Problem to work on:
List every web address beginning with "https://" that appears in the batch farm text.

Batch farm | Hades

By adminuser

September 15, 2023

virgo cluster

The batch farm runs on the virgo.hpc.gsi.de cluster. The batch jobs are managed by the SLURM (SL) scheduler. The documentation on the cluster/SLURM can be found here.
New Hades users have to be added to the users of account hades to be able to run jobs on the farm. The list of hades users is maintained by J.Markert@gsi.de

Some rules to work with virgo.hpc.gsi.de:

Files are written to /lustre filesystem. Each Hades user owns a directory /lustre/hades/user/${USER} to work on the farm (NO BACKUP!)
SLURM does not support other files systems than /lustre. batch
scripts can not use user's home dir nor any other filesystem
The hadessoftware is distributed to the batchfarm via
/cvmfs/hades.gsi.de/ (debian8) or /cvmfs/hadessoft.gsi.de (debian10)
The /cvmfs/hades.gsi.de or /cvmfs/hadessoft.gsi.de are available on desktop machines dependening on the OS version
The batch jobs can be submited to the farm from the virgo.hpc.gsi.de
cluster. This machines provides our software, the user ${HOME} and
a file sytem mount to /lustre. You can compile and test (run) your
programs here.
A set of example batch scripts for Pluto, UrQmd, HGeant, DSTs and user
analysis you can retrieve from
svn checkout https://subversion.gsi.de/hades/hydra2/trunk/scripts/batch/GE
The folders contain sendScript_SL.sh+jobScript_SL.sh (SL).
The general concept is to work with file lists as input to the sendScript, which
takes care about the sync from user homedir to the submission dir on
/lustre. The files in the list are splitted automatically to job arrays to
minimize the load on the scheduler. The sendScript finally calls the sbatch
command of SLURM to submit the job. The jobScript is the part which
runs on the batch nodes.

Working on the batch farm of GSI:

virgo cluster documentation:

https://hpc.gsi.de/virgo/user-guide/storage.html

ssh key autentication

https://hpc.gsi.de/virgo/user-guide/access/key-authentication.html

Since 1st of September 2021 we have two software environments
available:

debian10: neweset software releases compiled with root 6.24.02 and gcc 8.3
use this for current beam mar19 analysis of dst files. The login to
the farm will use vae23.hpc.gsi.de (debian10,ROOT6) and no special action
for handling the container environment with singularity is needed.

Dataset extract:

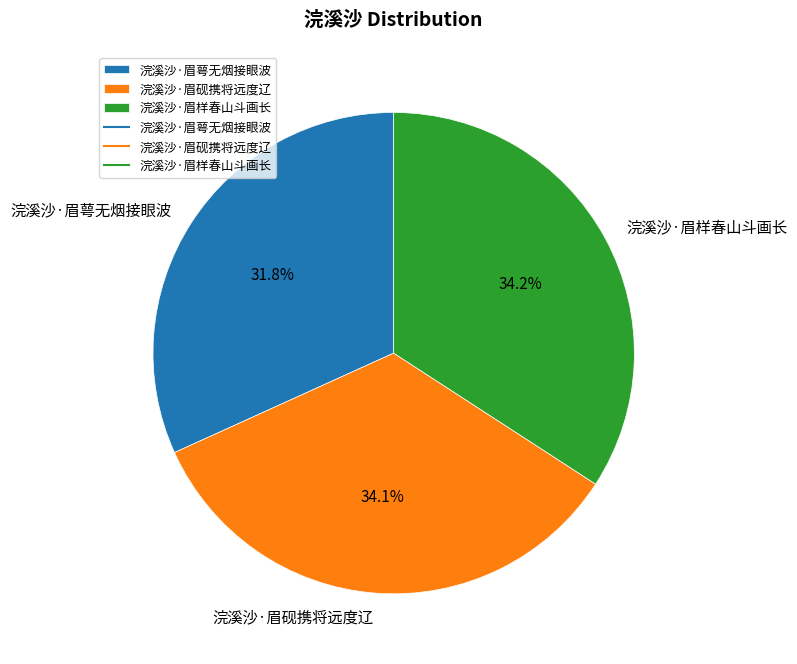

Does 浣溪沙·眉砚携将远度辽 account for over 50% of the chart?

No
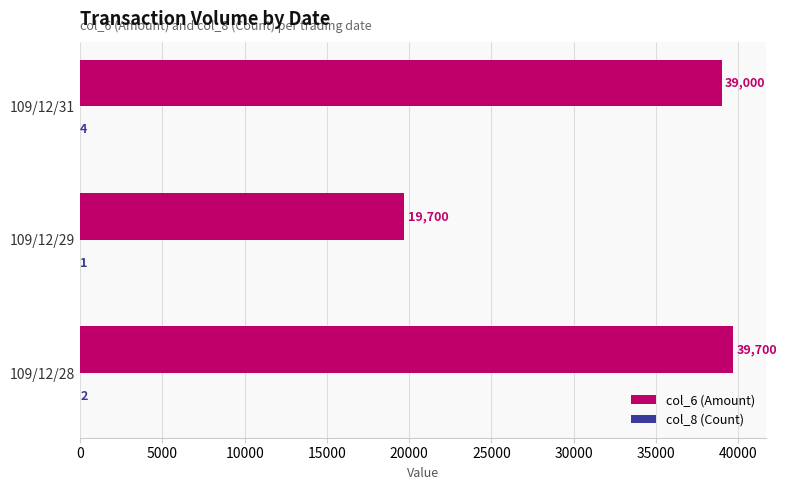

At which category is the sum across all series the highest?

109/12/28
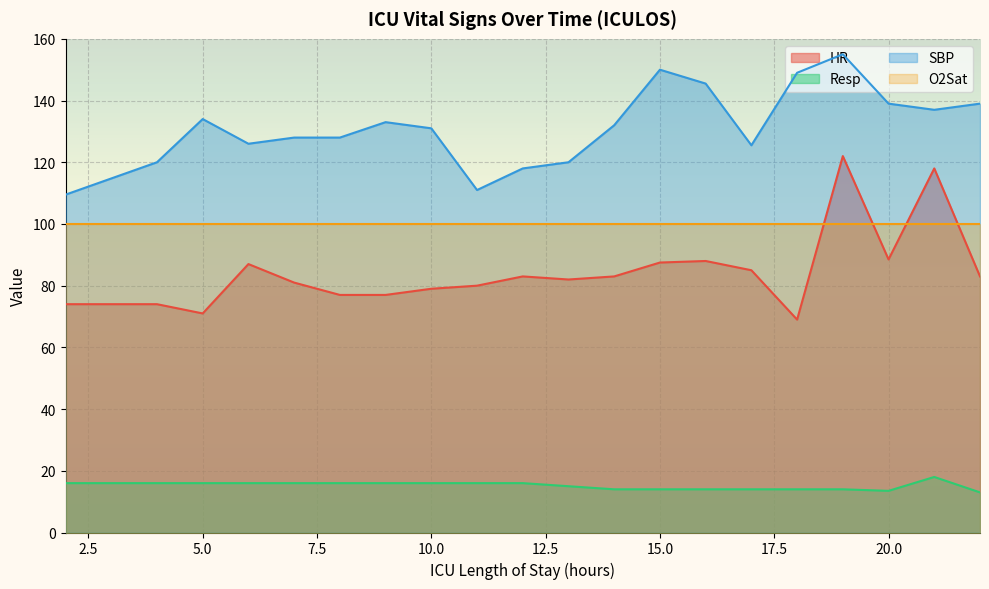

How many interior local valleys does the Resp series have?

1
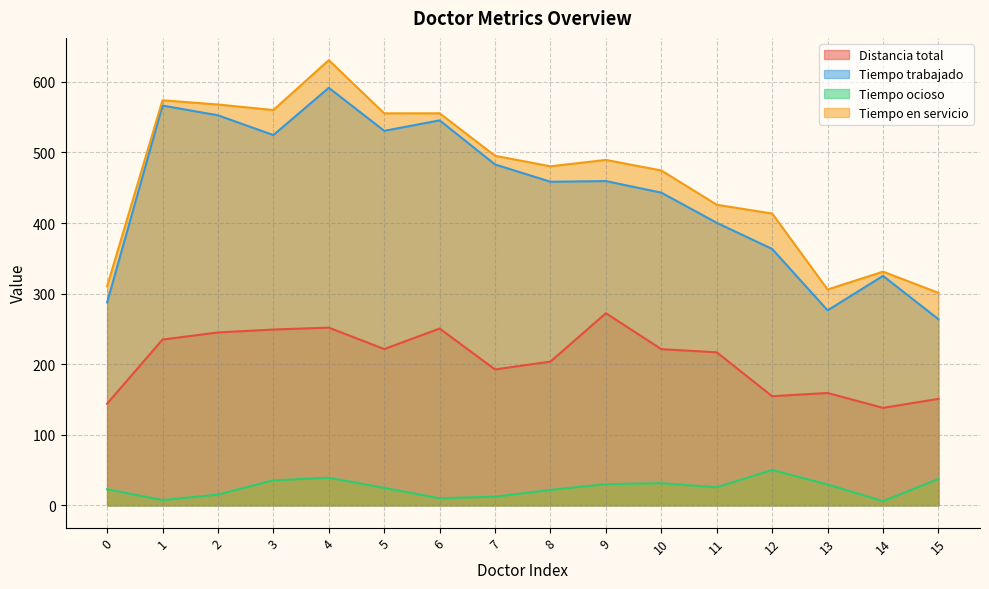

How many lines are shown in the chart?

4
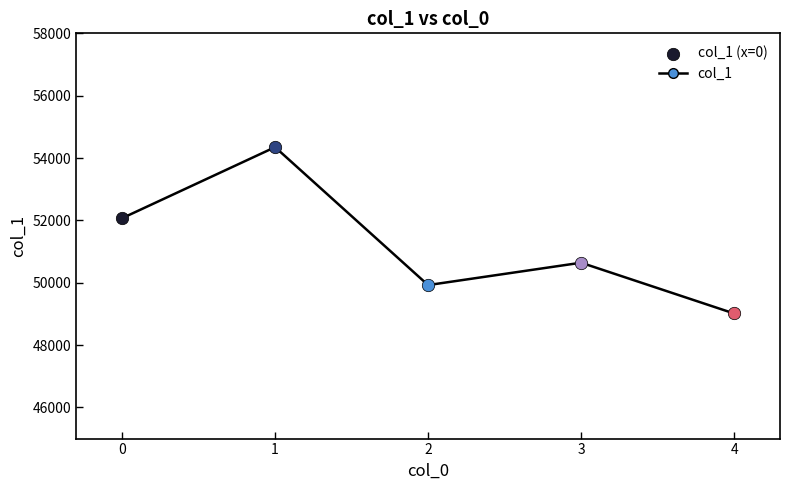

Approximately how many times larger is the value at 3 compared to 2?

1.0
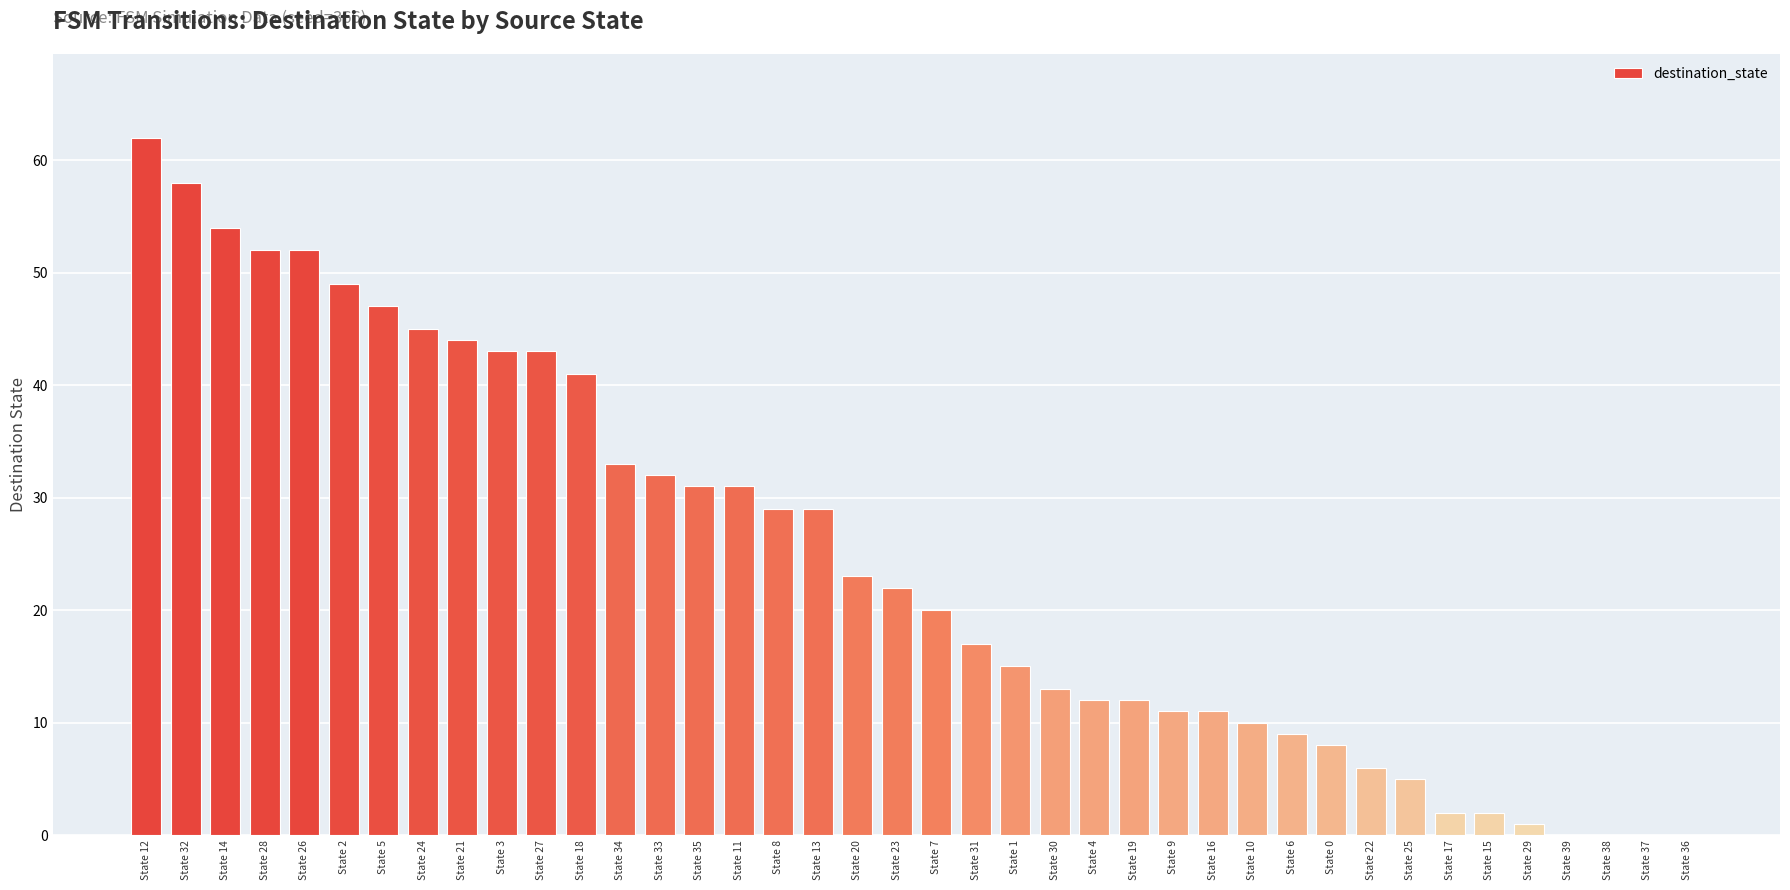

What is the change in value from State 2 to State 18?

-8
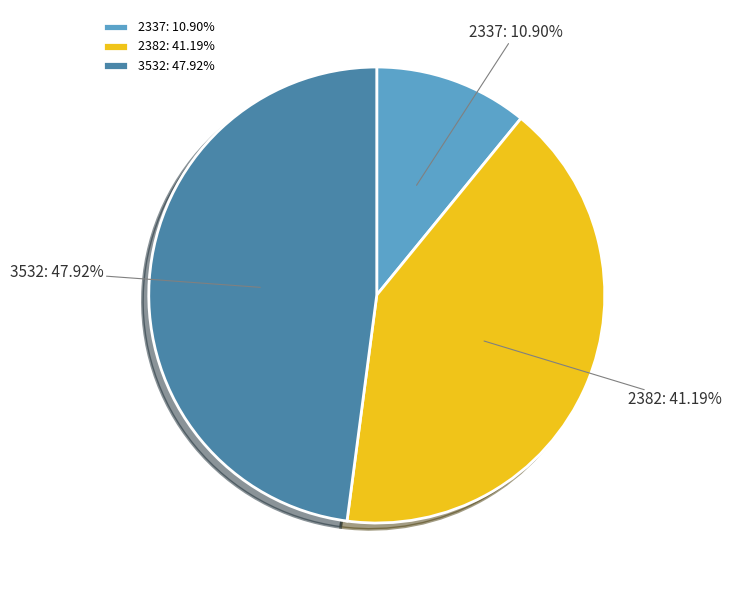

To the nearest percent, what is the difference between the 2382 and 3532 slice percentages?

7%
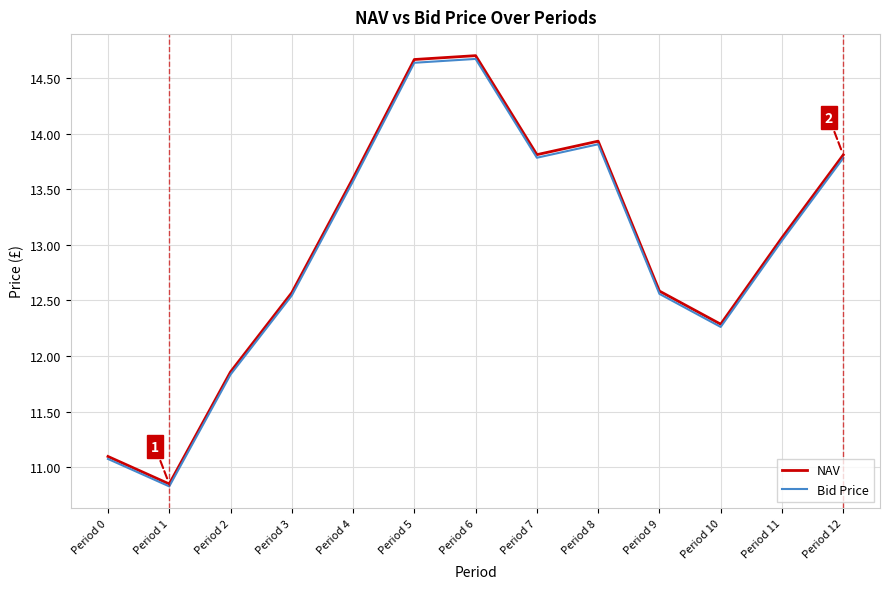

The Bid Price series shows 3.4 at Period 5. True or false?

False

Reply to the task:
- https://subversion.gsi.de/hades/hydra2/trunk/scripts/batch/GE
- https://hpc.gsi.de/virgo/user-guide/storage.html
- https://hpc.gsi.de/virgo/user-guide/access/key-authentication.html